Unraveling the mechanism of aroma formation in the maillard reaction of roasted Wuyi rock tea: Focus on furfural, tea pyrrole, and 1-ethyl-1H-Pyrrole

Abstract

The formation mechanisms of key aroma-active compounds in Wuyi rock tea (WRT)—furfural, tea pyrrole, and 1-ethyl-1H-pyrrole, which contribute to its roasted aroma and low sensory thresholds—remain unclear. This study employed the carbon module labeling (CAMOLA) technique to simulate medium-fire roasting conditions (130 °C, 5 h) of WRT, enabling the elucidation of the formation pathways within a theanine-glucose Maillard system. Aroma components were identified using solid-phase microextraction coupled with comprehensive two-dimensional gas chromatography-mass spectrometry. Results showed that the carbon skeletons of furfural and 5-hydroxymethylfurfural were primarily derived from glucose, while the glutamic acid component of theanine also contributed to the formation.
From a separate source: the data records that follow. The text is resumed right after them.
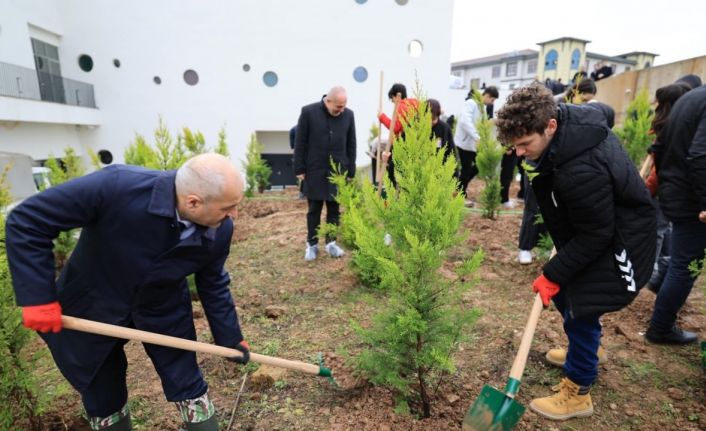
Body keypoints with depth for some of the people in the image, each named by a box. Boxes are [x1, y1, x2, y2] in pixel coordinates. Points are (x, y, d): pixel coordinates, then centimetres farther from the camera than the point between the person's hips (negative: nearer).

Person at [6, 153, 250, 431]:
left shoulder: (219, 230, -22)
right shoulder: (117, 186, -36)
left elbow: (213, 285, -4)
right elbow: (26, 220, -24)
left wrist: (230, 338, 4)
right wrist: (38, 296, -25)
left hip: (165, 312, 2)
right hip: (92, 307, -1)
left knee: (189, 389, 6)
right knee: (102, 399, 17)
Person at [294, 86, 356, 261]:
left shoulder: (348, 115, 0)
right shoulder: (308, 112, -7)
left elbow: (351, 145, 6)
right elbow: (300, 143, -4)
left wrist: (351, 171, 5)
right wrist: (299, 169, -5)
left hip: (338, 171, 2)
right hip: (315, 171, -2)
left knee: (334, 208, 9)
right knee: (314, 209, 7)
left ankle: (331, 242, 23)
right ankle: (312, 244, 20)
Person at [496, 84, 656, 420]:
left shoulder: (581, 170, -39)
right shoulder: (568, 117, -12)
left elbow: (594, 236, -29)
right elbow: (600, 109, 12)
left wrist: (553, 274, -19)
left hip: (617, 239, -9)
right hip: (592, 224, 10)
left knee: (581, 309, -3)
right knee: (564, 292, 17)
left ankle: (577, 392, 18)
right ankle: (582, 352, 42)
The carbon skeleton of pyrrole compounds was entirely supplied by glucose, with the N-ethylamine group originating from the ethylamine moiety of theanine. Epigallocatechin gallate modulated pyrrole formation by promoting the Strecker degradation pathway and altering glucose cleavage patterns. Glucose significantly influenced furfural formation, while theanine played a crucial role in generating tea pyrrole and 1-ethyl-1H-pyrrole. Thus, these compounds can serve as critical indicators for monitoring the roasting process.